Exercise instructions: Every line containing the string "output" should be returned from the records.

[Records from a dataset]
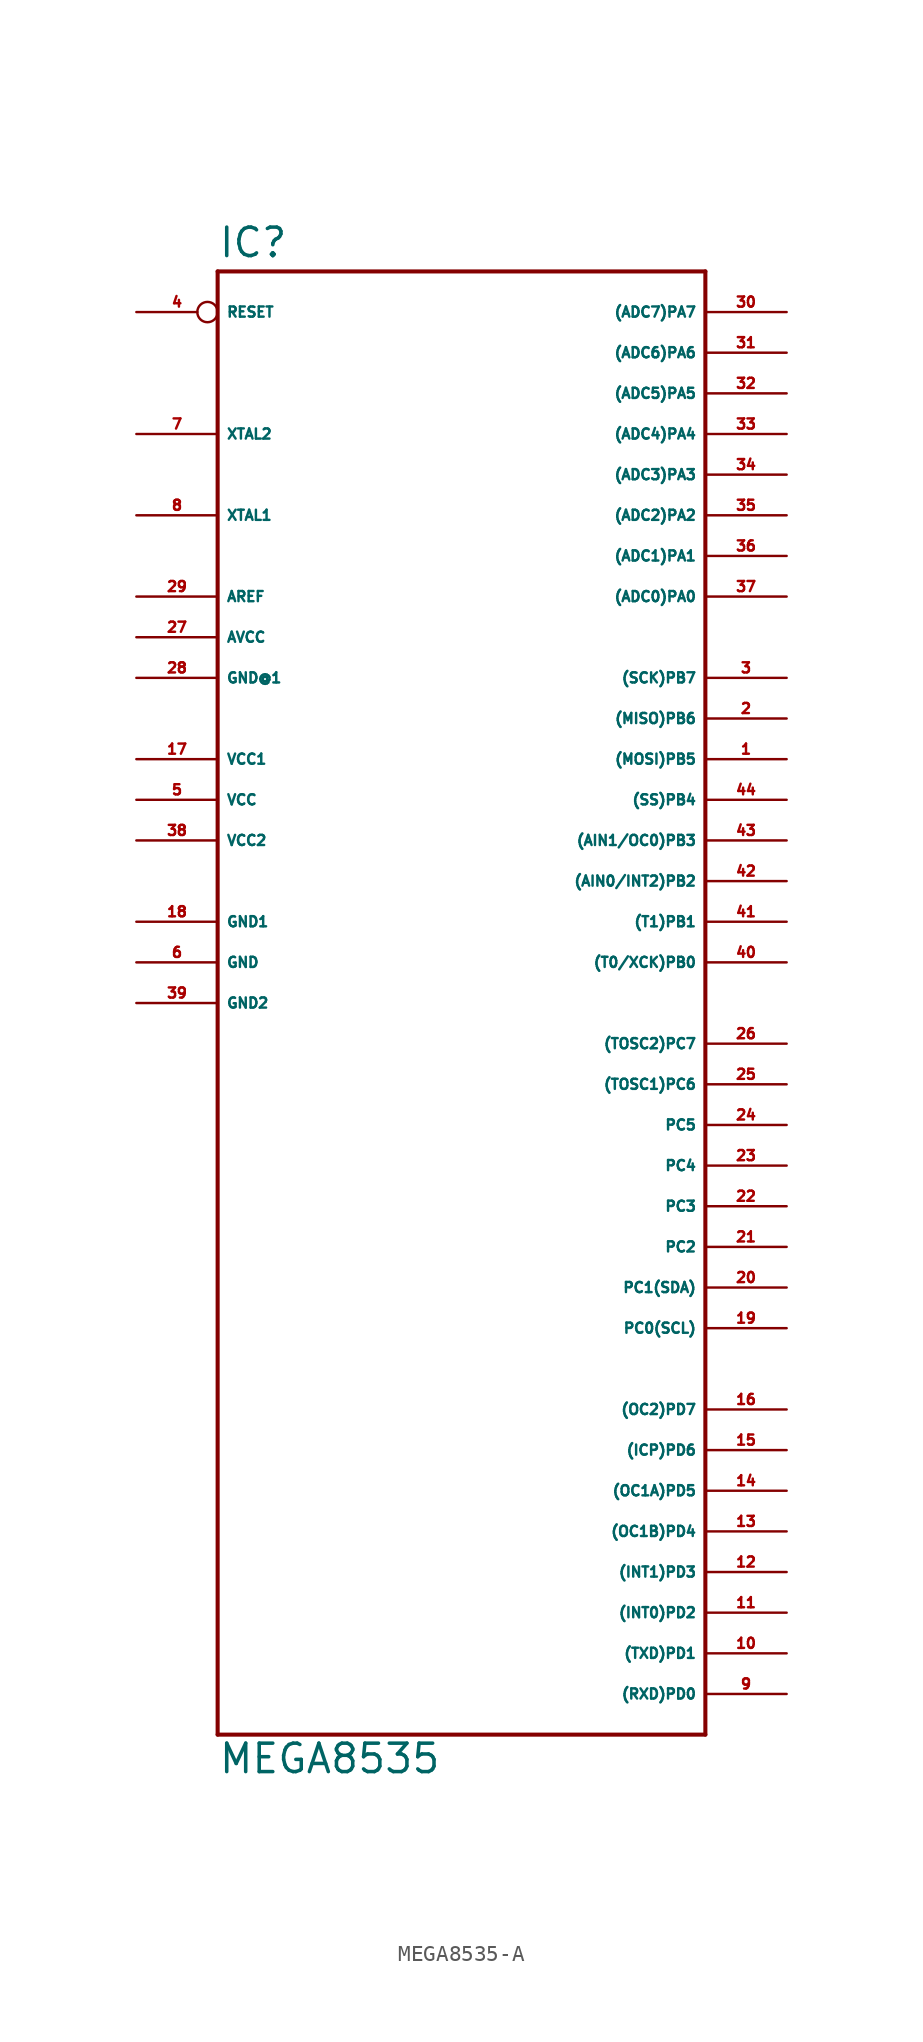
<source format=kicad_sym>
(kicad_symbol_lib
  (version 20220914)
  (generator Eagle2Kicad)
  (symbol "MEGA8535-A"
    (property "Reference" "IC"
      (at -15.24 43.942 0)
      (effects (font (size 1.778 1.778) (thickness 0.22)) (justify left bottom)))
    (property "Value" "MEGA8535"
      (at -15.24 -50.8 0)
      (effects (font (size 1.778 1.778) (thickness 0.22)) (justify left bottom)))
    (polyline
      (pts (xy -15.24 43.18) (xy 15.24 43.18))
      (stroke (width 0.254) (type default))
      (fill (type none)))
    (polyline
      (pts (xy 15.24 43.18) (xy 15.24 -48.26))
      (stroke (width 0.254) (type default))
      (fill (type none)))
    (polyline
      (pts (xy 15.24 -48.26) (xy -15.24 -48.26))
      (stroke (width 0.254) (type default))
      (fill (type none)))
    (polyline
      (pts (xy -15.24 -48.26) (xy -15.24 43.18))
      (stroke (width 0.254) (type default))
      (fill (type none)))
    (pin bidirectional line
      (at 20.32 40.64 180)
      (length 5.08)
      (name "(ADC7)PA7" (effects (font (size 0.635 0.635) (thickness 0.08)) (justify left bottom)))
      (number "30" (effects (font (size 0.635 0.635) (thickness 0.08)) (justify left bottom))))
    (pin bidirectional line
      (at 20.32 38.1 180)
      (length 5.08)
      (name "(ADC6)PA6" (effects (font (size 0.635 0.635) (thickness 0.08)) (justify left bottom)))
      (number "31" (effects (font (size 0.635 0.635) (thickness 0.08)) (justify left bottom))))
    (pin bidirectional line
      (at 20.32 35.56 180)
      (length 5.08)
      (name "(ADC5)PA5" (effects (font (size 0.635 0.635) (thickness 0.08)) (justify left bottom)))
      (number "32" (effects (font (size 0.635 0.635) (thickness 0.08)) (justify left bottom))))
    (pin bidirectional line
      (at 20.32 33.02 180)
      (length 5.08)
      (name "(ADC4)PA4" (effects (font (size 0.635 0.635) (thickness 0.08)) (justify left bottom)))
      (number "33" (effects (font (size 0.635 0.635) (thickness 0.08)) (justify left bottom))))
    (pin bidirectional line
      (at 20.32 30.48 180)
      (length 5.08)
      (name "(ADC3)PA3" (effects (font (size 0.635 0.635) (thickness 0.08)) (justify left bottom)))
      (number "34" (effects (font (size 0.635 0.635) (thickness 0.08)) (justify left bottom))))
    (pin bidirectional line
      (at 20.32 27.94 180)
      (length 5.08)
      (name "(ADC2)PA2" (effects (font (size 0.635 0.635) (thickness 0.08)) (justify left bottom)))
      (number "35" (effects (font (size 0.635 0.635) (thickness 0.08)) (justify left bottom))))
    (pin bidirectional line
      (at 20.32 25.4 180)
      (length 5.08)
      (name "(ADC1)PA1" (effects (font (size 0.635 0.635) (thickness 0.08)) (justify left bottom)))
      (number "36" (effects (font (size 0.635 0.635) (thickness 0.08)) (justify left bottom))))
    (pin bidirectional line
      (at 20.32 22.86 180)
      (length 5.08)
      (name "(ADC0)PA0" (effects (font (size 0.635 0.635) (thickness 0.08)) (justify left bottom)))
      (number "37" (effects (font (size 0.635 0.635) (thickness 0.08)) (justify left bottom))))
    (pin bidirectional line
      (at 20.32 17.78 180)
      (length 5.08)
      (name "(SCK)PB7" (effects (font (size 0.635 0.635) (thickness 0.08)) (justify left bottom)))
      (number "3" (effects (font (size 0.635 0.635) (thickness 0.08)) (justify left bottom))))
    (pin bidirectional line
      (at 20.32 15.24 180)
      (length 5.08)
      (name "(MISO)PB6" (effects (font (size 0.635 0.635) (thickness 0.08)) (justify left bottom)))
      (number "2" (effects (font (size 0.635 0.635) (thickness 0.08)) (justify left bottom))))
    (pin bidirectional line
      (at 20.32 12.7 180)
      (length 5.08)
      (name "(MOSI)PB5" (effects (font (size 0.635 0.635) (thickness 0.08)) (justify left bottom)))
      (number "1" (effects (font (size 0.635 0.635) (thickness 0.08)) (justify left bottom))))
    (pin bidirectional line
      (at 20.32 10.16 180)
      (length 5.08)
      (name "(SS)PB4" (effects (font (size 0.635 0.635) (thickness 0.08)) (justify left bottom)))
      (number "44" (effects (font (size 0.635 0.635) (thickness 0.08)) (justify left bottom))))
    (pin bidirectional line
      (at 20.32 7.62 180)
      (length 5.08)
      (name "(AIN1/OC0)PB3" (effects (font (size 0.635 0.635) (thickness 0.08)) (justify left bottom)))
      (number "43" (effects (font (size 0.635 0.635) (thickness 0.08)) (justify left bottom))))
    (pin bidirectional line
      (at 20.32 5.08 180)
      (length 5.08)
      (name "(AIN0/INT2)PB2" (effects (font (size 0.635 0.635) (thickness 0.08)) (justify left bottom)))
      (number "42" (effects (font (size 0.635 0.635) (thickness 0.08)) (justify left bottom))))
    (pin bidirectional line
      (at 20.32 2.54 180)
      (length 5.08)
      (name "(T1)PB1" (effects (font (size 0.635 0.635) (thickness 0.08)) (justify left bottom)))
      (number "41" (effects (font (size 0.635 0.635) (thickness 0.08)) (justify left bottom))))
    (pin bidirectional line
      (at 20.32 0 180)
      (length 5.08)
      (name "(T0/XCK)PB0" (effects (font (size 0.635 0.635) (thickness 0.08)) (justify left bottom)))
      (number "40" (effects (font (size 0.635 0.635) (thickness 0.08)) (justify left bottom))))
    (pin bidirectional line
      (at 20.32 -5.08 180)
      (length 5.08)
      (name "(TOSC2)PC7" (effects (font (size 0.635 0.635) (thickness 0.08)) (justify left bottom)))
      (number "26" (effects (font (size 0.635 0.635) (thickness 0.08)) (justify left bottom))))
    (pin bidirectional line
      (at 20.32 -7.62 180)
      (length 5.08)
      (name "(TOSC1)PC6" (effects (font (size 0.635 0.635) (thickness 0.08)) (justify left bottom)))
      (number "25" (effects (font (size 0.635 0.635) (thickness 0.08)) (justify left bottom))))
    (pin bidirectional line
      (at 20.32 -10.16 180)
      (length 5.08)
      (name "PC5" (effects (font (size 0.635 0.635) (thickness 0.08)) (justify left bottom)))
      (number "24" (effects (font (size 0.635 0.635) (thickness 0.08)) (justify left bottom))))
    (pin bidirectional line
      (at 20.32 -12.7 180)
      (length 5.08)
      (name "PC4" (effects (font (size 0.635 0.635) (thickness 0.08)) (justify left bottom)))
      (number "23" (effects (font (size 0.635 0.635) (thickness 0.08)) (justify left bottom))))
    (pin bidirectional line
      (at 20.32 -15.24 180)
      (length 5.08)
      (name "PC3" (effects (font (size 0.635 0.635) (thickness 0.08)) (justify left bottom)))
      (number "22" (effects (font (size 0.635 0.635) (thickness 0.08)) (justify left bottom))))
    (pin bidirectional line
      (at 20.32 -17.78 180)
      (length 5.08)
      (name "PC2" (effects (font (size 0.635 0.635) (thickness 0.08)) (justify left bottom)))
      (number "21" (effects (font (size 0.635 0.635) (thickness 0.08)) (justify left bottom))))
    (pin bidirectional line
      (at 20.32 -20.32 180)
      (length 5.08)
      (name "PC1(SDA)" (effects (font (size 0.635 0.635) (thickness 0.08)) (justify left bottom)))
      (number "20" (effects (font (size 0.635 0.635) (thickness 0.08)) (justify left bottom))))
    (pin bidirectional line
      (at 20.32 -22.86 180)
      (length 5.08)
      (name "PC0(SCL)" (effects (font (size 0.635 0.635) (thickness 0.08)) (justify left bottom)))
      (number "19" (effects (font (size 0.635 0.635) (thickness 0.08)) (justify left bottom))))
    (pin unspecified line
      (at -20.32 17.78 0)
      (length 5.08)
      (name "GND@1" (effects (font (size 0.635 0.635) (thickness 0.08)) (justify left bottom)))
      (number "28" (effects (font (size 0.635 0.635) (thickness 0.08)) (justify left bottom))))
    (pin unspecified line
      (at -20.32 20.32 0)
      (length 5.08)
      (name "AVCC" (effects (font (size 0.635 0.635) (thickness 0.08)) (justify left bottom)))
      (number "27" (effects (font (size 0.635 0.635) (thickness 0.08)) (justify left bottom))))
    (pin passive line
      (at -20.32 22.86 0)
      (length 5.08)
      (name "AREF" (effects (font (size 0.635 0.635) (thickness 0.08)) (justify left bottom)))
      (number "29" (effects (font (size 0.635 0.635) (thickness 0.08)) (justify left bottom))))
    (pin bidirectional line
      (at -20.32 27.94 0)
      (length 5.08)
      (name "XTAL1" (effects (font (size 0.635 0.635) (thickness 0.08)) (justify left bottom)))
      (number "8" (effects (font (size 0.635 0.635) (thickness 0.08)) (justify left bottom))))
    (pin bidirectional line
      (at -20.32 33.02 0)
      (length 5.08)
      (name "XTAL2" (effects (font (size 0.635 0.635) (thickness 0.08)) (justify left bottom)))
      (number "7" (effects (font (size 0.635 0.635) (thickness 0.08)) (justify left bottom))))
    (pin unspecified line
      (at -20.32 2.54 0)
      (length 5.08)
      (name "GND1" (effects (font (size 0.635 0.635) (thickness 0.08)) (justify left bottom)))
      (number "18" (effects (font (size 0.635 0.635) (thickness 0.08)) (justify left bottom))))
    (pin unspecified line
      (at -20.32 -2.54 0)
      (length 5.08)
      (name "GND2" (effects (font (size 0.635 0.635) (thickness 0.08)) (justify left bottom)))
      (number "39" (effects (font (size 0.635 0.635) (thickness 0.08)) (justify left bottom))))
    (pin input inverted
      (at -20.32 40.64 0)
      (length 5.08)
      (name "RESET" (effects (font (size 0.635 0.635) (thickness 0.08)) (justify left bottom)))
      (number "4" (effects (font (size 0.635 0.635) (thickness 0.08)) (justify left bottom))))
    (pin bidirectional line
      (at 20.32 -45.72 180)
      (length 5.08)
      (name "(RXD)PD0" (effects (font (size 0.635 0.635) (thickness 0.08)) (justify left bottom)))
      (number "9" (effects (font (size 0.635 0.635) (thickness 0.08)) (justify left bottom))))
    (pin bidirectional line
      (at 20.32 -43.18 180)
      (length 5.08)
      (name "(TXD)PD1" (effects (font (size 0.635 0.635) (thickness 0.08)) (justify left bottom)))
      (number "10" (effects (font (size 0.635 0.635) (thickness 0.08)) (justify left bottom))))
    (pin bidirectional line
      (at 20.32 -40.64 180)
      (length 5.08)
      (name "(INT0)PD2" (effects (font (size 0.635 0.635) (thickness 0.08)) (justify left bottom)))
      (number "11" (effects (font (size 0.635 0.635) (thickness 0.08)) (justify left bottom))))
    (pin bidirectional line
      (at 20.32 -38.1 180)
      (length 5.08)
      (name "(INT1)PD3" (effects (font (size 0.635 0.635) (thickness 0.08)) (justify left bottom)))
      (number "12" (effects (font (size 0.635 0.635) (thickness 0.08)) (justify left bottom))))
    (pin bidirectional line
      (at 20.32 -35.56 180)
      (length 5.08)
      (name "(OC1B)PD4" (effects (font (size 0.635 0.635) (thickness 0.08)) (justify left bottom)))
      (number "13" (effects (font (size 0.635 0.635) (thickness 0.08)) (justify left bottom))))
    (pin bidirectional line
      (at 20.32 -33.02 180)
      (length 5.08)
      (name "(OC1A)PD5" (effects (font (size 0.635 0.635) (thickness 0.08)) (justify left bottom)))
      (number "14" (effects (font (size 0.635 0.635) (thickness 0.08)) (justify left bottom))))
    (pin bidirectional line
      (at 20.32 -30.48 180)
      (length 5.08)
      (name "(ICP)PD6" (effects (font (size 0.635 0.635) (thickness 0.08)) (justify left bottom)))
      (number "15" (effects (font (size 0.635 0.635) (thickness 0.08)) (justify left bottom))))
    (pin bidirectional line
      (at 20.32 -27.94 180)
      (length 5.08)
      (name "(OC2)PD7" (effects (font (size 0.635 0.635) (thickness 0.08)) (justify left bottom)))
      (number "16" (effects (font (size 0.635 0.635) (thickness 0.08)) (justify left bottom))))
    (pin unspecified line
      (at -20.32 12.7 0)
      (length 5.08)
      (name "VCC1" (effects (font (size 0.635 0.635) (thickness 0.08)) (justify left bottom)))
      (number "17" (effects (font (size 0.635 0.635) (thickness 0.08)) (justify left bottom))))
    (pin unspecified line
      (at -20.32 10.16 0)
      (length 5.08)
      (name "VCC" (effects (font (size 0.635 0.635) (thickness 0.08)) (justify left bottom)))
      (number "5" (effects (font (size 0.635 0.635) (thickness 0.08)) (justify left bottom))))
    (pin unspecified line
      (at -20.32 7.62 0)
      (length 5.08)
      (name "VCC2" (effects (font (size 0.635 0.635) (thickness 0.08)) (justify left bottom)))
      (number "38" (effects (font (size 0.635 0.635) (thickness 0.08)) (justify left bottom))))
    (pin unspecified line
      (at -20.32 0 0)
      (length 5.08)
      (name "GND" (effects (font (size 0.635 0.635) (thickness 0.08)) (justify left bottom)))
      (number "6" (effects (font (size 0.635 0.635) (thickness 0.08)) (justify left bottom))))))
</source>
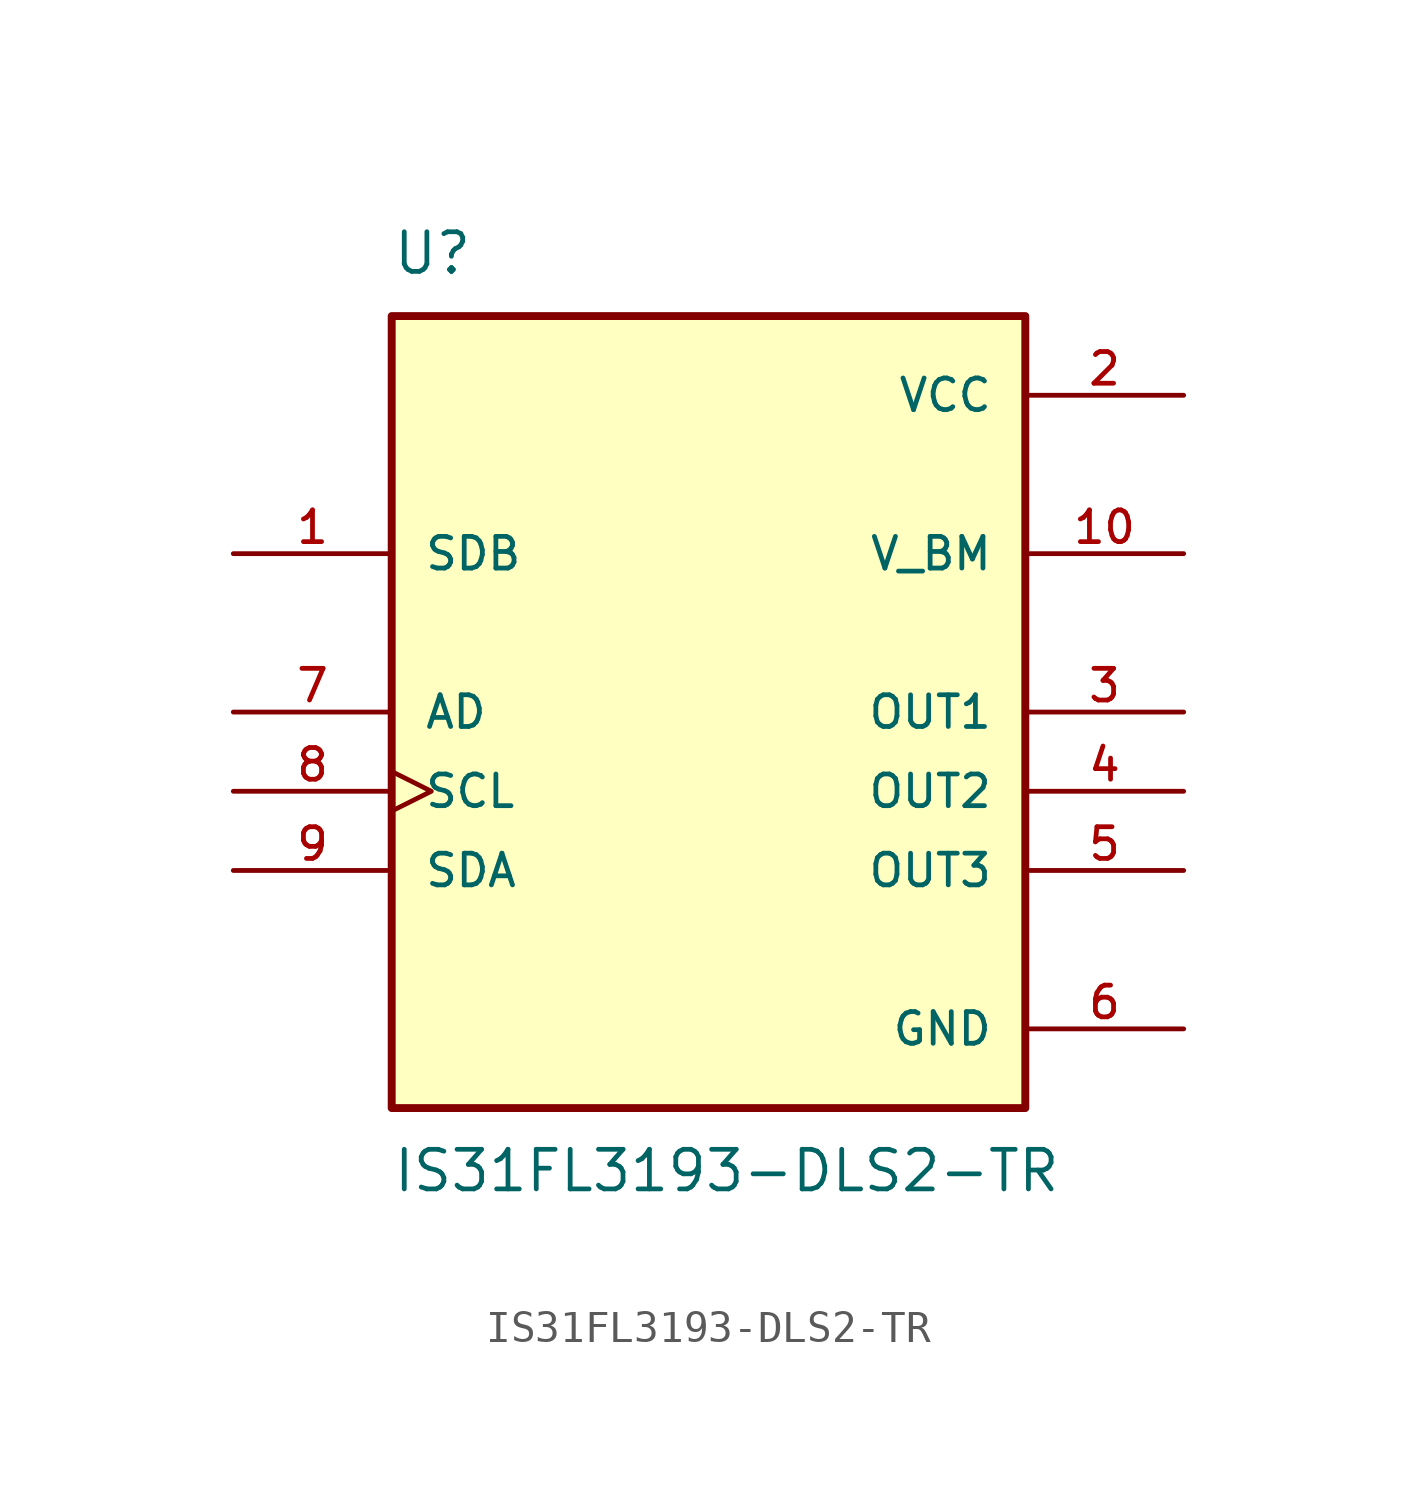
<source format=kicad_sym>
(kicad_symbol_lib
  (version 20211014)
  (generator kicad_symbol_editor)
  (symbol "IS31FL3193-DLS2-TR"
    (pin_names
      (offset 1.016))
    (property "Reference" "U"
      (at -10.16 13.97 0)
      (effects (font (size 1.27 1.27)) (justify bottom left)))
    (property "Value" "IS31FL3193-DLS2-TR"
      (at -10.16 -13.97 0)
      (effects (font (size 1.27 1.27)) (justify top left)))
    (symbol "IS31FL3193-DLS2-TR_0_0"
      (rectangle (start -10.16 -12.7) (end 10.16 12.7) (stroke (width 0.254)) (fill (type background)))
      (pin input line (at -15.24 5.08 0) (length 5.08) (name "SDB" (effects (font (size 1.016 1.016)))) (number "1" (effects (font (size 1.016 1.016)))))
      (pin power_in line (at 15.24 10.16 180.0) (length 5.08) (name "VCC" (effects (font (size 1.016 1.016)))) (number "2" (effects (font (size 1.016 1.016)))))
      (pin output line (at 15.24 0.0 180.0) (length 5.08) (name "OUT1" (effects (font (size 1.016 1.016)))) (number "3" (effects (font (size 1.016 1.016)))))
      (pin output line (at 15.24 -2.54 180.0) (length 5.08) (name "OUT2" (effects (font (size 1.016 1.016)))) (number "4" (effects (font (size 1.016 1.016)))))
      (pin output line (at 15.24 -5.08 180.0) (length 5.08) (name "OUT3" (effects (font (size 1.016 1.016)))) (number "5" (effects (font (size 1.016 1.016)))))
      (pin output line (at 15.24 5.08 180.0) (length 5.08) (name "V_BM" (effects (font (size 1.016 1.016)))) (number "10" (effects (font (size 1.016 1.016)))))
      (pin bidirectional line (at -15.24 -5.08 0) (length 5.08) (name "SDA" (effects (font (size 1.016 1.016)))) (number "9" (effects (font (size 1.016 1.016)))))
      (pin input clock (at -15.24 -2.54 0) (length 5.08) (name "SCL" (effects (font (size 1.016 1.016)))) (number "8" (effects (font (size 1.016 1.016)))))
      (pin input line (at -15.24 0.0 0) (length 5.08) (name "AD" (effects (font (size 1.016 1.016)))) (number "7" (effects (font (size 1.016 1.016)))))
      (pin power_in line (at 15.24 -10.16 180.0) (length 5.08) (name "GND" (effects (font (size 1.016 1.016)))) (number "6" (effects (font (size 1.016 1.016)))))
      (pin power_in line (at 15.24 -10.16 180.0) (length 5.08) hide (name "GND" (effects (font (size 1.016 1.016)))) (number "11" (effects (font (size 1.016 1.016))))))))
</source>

Exercise answer:
      (pin output line (at 15.24 0.0 180.0) (length 5.08) (name "OUT1" (effects (font (size 1.016 1.016)))) (number "3" (effects (font (size 1.016 1.016)))))
      (pin output line (at 15.24 -2.54 180.0) (length 5.08) (name "OUT2" (effects (font (size 1.016 1.016)))) (number "4" (effects (font (size 1.016 1.016)))))
      (pin output line (at 15.24 -5.08 180.0) (length 5.08) (name "OUT3" (effects (font (size 1.016 1.016)))) (number "5" (effects (font (size 1.016 1.016)))))
      (pin output line (at 15.24 5.08 180.0) (length 5.08) (name "V_BM" (effects (font (size 1.016 1.016)))) (number "10" (effects (font (size 1.016 1.016)))))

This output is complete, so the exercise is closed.